Viernes, 13 de diciembre
BRAVO POR BORIS JOHNSON
¿Van a pedir disculpas ahora los principales medios de comunicación españoles por las mentiras que han difundido en torno al Brexit? Nos hicieron creer que los británicos habían votado a favor de salir de la Unión Europea engañados por Facebook, Putin y no sé qué otros demonios.
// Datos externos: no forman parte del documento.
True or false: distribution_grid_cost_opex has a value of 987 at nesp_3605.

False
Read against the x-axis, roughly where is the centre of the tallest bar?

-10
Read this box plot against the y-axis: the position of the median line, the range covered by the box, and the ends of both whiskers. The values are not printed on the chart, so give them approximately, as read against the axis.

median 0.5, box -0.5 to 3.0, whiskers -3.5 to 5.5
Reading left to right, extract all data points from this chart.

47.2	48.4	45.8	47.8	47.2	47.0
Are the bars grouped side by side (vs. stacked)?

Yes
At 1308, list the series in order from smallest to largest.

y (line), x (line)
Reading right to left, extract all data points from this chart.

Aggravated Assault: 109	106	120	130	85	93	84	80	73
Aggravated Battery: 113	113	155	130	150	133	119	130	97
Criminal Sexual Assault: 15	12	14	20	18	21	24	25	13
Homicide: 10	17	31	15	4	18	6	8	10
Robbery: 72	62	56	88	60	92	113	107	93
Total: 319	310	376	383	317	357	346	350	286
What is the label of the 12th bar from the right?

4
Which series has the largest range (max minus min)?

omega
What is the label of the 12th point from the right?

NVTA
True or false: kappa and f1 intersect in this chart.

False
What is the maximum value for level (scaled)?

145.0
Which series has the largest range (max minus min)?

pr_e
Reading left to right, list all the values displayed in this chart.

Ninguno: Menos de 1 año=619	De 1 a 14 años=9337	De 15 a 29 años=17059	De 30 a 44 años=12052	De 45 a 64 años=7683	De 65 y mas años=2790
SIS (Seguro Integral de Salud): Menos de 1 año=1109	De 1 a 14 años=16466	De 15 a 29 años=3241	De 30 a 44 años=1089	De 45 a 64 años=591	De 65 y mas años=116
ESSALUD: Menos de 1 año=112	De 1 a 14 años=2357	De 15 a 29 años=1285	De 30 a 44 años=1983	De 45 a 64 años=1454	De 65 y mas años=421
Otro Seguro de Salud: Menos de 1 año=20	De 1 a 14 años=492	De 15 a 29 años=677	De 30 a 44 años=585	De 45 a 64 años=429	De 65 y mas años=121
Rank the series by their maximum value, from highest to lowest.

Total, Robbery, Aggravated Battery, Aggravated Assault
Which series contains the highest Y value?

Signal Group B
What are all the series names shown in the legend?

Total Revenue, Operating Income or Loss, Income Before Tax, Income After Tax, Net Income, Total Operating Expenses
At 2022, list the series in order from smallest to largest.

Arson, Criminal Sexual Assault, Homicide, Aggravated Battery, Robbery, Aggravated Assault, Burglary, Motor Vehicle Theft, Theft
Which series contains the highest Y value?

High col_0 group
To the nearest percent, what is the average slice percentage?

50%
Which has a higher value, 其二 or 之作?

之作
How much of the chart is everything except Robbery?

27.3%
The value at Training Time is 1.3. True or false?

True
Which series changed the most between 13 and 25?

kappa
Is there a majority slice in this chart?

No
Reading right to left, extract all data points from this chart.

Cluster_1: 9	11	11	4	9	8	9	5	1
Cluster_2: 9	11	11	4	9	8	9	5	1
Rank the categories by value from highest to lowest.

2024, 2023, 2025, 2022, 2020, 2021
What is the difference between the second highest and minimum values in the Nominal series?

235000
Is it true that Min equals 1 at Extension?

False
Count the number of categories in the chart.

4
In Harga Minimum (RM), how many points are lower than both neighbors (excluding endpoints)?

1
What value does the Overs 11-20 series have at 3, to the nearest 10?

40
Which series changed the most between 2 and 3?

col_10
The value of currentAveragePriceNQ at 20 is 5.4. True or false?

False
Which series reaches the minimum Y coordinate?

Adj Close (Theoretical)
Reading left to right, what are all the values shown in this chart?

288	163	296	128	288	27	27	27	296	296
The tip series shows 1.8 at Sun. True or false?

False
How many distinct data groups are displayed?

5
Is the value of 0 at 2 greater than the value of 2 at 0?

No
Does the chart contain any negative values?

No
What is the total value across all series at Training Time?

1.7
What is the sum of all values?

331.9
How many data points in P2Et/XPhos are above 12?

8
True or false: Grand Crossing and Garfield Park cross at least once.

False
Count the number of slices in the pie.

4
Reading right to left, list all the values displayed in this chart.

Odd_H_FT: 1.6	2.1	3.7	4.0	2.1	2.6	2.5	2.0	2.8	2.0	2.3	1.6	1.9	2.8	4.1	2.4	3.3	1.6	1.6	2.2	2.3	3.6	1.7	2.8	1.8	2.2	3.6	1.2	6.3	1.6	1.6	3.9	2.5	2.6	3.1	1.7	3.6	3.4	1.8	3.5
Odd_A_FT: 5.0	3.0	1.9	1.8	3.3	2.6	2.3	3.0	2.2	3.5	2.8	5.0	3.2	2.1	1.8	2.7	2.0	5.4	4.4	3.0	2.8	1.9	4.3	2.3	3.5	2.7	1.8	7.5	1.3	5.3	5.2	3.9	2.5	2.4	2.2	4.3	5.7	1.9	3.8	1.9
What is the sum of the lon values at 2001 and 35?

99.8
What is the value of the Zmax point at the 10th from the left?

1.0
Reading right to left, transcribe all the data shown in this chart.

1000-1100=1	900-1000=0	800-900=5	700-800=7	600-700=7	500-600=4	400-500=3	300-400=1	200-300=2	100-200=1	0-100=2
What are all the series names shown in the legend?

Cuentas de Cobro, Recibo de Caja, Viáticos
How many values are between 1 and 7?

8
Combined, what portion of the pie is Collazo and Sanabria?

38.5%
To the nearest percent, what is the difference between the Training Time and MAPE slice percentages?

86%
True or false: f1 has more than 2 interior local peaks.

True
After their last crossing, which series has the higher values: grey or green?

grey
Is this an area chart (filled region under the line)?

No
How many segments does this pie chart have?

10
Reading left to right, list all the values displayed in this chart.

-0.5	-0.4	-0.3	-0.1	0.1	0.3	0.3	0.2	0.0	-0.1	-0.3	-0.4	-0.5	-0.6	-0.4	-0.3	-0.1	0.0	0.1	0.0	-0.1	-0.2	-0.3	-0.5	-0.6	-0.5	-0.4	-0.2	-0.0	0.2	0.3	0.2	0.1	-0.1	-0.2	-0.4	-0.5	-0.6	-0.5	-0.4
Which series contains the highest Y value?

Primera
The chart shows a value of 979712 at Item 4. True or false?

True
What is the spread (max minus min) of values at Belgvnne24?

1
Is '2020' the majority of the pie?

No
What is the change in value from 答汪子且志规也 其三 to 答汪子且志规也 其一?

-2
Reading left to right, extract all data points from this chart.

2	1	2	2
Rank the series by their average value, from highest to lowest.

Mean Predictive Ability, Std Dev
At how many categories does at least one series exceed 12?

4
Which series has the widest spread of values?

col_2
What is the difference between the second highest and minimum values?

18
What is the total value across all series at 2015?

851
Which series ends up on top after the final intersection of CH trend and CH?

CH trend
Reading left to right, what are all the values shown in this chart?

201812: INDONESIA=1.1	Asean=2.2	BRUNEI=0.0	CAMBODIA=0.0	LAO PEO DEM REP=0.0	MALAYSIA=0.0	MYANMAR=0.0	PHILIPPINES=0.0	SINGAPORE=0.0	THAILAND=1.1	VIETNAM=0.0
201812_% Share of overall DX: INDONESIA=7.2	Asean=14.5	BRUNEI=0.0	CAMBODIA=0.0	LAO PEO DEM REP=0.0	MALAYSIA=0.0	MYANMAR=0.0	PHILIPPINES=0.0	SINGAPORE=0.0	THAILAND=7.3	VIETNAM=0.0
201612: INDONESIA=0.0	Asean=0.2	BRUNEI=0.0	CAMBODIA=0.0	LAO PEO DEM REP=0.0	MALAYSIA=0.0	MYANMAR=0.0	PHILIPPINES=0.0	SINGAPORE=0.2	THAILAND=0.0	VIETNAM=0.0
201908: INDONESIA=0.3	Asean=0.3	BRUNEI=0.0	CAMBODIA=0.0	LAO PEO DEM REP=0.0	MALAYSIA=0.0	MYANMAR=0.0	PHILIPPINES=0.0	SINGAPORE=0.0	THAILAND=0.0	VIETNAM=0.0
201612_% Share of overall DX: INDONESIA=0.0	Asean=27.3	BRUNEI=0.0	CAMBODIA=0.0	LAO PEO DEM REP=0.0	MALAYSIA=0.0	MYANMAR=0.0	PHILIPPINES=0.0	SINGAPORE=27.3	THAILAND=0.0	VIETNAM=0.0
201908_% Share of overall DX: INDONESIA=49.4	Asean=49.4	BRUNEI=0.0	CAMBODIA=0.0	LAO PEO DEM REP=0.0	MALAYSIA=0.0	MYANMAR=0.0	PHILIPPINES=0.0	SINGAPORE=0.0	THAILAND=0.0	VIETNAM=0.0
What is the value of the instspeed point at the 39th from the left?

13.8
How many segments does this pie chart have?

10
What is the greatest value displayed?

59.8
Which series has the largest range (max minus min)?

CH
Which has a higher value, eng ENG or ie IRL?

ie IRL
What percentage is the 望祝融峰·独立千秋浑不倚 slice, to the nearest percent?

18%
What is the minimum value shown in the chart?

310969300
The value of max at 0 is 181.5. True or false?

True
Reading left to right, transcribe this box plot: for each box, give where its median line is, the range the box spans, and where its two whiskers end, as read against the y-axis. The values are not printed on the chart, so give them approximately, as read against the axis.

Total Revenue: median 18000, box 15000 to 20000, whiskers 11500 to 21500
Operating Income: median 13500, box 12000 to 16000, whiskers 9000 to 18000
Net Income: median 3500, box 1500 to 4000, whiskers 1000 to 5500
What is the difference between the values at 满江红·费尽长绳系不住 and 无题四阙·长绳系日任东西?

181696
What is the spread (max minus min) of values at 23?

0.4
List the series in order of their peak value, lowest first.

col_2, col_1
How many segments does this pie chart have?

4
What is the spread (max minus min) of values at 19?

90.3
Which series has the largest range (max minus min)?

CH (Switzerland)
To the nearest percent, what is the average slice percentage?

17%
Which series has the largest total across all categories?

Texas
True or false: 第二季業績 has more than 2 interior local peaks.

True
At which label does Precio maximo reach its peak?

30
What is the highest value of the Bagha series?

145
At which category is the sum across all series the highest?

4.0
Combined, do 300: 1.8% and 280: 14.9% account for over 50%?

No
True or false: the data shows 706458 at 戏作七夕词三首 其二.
Nos hicieron creer que esa salida hundiría la economía y causaría una catástrofe que dejaría chiquitas a las plagas bíblicas.
No quisiera presumir, pero me temo que yo fui el único que no me creí tales patrañas ni aplaudí al parlamento británico cada vez que bloqueaba el cumplimiento del referéndum.
Ahora los electores presuntamente engañados le han dado a ese parlamento con su bloqueo en las narices.
El Reino Unido abandonará el paquidermo burocrático en que se ha convertido la Unión Europea, pero seguirá formando parte por los siglos de los siglos de lo mejor de Europa.
Y los que nos mintieron –o no mintieron, simplemente se engañaron: menudos intelectuales de referencia– no pedirán disculpas, faltaría más.